• _Task directions_:
Below is a listing; repeat exactly the lines from the one containing "X171040551Y-76772785D03*" to the one containing "X175513002Y-77126338D03*", both included.
=-=-=
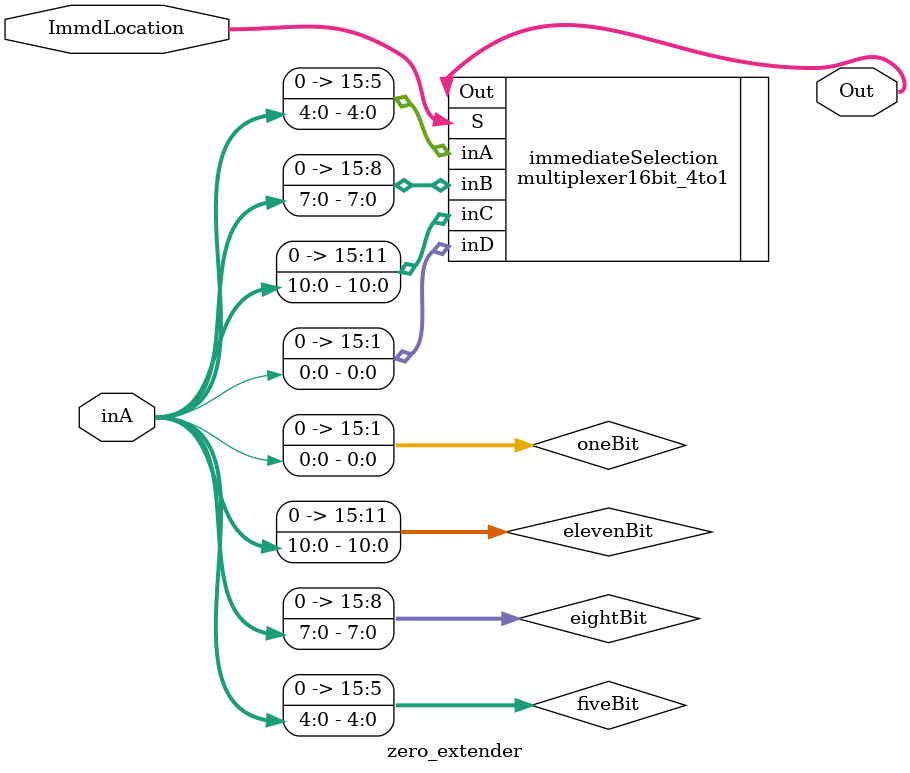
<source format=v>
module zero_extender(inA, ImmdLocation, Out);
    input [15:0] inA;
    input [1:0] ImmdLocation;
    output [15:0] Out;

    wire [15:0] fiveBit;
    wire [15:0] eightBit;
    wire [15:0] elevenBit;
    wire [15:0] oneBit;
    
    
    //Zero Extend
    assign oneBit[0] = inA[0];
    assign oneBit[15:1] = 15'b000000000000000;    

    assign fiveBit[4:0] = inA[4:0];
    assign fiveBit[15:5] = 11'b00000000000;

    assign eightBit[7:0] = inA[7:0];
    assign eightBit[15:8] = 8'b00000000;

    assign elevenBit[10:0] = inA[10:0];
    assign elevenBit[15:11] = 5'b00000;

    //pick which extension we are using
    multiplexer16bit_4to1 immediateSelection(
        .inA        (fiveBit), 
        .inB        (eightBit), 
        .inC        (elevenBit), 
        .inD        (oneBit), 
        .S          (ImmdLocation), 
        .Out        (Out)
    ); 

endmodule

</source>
=-=-=
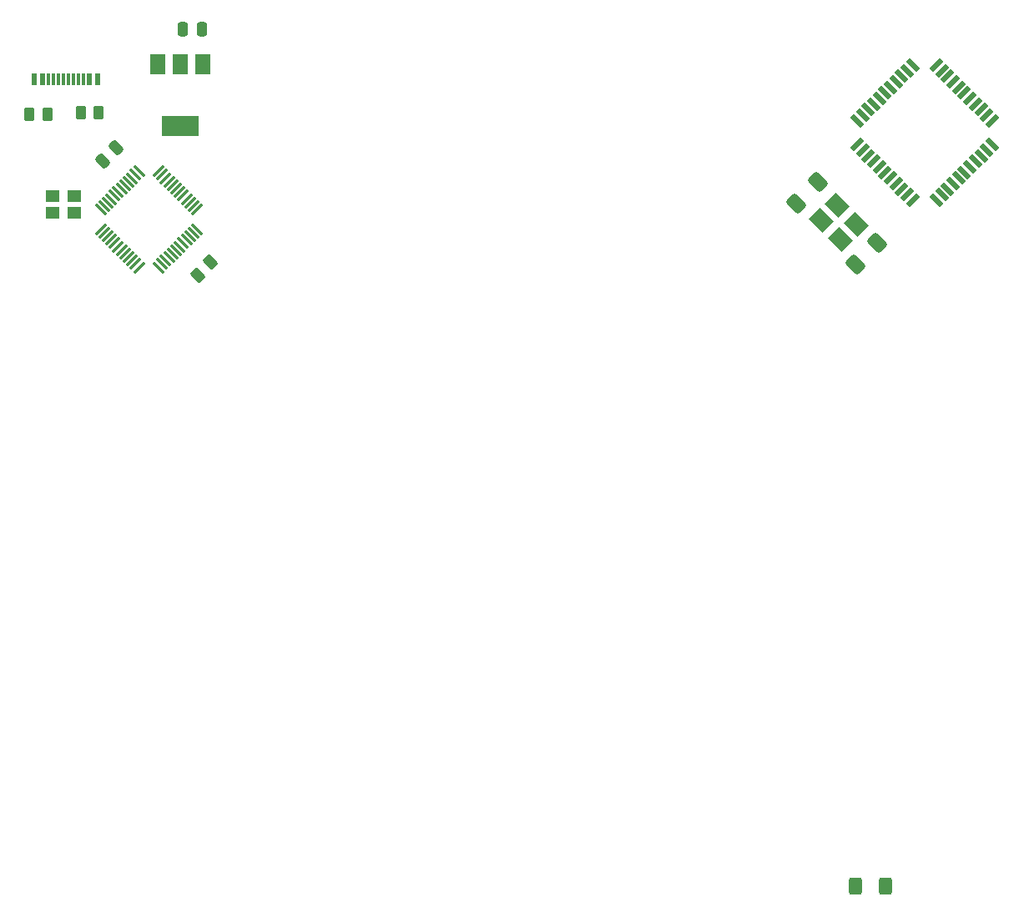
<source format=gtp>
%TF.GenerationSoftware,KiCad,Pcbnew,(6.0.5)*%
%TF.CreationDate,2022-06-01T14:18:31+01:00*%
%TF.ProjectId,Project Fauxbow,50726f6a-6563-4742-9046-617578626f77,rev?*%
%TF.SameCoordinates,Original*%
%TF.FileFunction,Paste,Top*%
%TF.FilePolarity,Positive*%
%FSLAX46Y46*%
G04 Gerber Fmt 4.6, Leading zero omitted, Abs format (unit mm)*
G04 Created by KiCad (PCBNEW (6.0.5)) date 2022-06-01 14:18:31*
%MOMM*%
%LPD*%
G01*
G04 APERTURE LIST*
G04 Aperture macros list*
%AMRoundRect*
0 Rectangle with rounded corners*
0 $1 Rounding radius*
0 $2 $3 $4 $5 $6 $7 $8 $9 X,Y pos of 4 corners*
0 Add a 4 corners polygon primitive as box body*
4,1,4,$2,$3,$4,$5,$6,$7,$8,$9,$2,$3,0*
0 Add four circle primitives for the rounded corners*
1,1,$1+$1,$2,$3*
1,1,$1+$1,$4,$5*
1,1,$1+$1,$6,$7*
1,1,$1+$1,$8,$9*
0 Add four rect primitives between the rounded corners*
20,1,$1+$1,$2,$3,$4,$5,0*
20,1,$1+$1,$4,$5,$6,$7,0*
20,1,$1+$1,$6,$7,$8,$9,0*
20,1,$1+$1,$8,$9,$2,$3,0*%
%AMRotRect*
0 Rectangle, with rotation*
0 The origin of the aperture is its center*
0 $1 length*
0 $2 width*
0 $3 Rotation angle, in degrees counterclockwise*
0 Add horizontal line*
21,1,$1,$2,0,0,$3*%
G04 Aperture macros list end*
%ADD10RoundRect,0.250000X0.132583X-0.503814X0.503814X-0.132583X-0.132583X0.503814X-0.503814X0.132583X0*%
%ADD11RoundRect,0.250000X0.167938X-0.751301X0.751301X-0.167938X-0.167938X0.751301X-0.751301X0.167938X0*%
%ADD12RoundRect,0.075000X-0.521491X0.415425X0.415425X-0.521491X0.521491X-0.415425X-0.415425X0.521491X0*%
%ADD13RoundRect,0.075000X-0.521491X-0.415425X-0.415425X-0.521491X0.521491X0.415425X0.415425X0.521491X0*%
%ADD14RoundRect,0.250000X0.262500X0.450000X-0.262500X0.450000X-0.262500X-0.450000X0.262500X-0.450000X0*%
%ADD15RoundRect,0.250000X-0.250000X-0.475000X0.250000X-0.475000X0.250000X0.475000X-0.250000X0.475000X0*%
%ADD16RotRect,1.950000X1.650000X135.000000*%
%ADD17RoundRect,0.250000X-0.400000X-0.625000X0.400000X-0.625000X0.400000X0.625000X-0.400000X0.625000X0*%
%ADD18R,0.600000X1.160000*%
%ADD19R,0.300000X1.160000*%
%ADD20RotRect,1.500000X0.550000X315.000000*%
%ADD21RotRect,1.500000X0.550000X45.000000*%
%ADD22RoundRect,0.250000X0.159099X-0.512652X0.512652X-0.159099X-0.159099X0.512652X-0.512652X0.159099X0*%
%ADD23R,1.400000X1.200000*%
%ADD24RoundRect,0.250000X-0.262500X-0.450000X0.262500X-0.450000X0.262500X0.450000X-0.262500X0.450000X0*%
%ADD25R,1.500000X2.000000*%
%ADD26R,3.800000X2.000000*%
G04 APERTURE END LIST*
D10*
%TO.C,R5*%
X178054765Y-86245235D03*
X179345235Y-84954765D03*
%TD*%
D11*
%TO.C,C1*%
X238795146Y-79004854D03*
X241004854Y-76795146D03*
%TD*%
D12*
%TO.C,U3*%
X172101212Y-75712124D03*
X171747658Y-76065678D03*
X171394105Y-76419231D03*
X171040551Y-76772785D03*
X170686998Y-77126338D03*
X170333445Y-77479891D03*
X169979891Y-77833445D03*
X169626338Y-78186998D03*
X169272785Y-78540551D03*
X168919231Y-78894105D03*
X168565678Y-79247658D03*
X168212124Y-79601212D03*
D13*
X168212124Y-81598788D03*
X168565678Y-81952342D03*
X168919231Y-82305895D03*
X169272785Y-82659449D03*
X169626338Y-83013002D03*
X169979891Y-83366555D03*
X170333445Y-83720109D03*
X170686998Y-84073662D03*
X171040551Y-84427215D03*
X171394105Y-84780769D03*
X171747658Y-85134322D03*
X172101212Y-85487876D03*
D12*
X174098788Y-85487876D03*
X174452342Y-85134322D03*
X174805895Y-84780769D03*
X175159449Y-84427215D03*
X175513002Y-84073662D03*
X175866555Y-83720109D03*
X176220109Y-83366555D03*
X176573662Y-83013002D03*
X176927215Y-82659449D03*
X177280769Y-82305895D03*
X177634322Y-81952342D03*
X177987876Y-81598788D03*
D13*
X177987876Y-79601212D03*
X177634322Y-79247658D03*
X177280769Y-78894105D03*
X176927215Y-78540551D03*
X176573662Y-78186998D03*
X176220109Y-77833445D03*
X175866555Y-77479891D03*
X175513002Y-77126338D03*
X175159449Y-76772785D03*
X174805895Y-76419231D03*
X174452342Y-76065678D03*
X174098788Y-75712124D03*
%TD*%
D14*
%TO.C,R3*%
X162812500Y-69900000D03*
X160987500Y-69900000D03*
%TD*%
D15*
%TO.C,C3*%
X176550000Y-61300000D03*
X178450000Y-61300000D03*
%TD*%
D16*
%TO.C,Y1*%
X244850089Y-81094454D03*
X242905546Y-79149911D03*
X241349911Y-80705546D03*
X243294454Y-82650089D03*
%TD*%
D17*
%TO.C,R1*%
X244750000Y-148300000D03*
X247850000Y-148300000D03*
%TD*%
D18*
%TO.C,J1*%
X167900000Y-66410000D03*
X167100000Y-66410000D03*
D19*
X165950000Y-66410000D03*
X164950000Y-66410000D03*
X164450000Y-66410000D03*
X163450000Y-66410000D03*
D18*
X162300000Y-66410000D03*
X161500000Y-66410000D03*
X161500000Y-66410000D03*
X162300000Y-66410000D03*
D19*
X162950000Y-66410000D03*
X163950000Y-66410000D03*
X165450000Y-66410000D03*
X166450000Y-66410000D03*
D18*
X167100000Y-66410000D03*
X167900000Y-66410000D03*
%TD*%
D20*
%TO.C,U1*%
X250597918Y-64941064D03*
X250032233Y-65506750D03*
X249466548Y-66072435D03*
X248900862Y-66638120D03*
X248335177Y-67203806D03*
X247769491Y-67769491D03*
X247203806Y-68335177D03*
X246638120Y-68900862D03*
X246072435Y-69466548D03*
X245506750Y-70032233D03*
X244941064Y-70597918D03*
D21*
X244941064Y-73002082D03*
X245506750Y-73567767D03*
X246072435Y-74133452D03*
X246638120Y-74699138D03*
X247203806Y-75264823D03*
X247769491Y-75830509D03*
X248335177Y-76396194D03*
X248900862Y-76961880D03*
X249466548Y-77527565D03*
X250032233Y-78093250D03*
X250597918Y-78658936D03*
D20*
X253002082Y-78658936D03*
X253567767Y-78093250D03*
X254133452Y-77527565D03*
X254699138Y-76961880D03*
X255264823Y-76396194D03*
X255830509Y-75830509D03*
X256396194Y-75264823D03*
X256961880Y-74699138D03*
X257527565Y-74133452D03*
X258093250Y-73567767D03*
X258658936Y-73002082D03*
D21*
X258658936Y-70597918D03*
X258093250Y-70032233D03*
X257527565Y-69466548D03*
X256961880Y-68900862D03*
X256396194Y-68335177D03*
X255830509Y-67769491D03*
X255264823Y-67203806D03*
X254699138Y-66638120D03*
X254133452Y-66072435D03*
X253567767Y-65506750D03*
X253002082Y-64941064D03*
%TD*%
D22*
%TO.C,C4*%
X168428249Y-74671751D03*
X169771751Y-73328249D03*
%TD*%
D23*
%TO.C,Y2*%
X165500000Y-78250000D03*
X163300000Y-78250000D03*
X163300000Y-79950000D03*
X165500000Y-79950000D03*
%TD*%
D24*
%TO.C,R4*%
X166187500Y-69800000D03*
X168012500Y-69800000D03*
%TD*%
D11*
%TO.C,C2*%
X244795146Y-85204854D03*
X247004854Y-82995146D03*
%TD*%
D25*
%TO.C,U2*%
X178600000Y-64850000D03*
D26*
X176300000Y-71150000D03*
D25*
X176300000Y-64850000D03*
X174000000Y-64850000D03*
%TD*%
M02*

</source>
=-=-=
• _Output_:
X171040551Y-76772785D03*
X170686998Y-77126338D03*
X170333445Y-77479891D03*
X169979891Y-77833445D03*
X169626338Y-78186998D03*
X169272785Y-78540551D03*
X168919231Y-78894105D03*
X168565678Y-79247658D03*
X168212124Y-79601212D03*
D13*
X168212124Y-81598788D03*
X168565678Y-81952342D03*
X168919231Y-82305895D03*
X169272785Y-82659449D03*
X169626338Y-83013002D03*
X169979891Y-83366555D03*
X170333445Y-83720109D03*
X170686998Y-84073662D03*
X171040551Y-84427215D03*
X171394105Y-84780769D03*
X171747658Y-85134322D03*
X172101212Y-85487876D03*
D12*
X174098788Y-85487876D03*
X174452342Y-85134322D03*
X174805895Y-84780769D03*
X175159449Y-84427215D03*
X175513002Y-84073662D03*
X175866555Y-83720109D03*
X176220109Y-83366555D03*
X176573662Y-83013002D03*
X176927215Y-82659449D03*
X177280769Y-82305895D03*
X177634322Y-81952342D03*
X177987876Y-81598788D03*
D13*
X177987876Y-79601212D03*
X177634322Y-79247658D03*
X177280769Y-78894105D03*
X176927215Y-78540551D03*
X176573662Y-78186998D03*
X176220109Y-77833445D03*
X175866555Y-77479891D03*
X175513002Y-77126338D03*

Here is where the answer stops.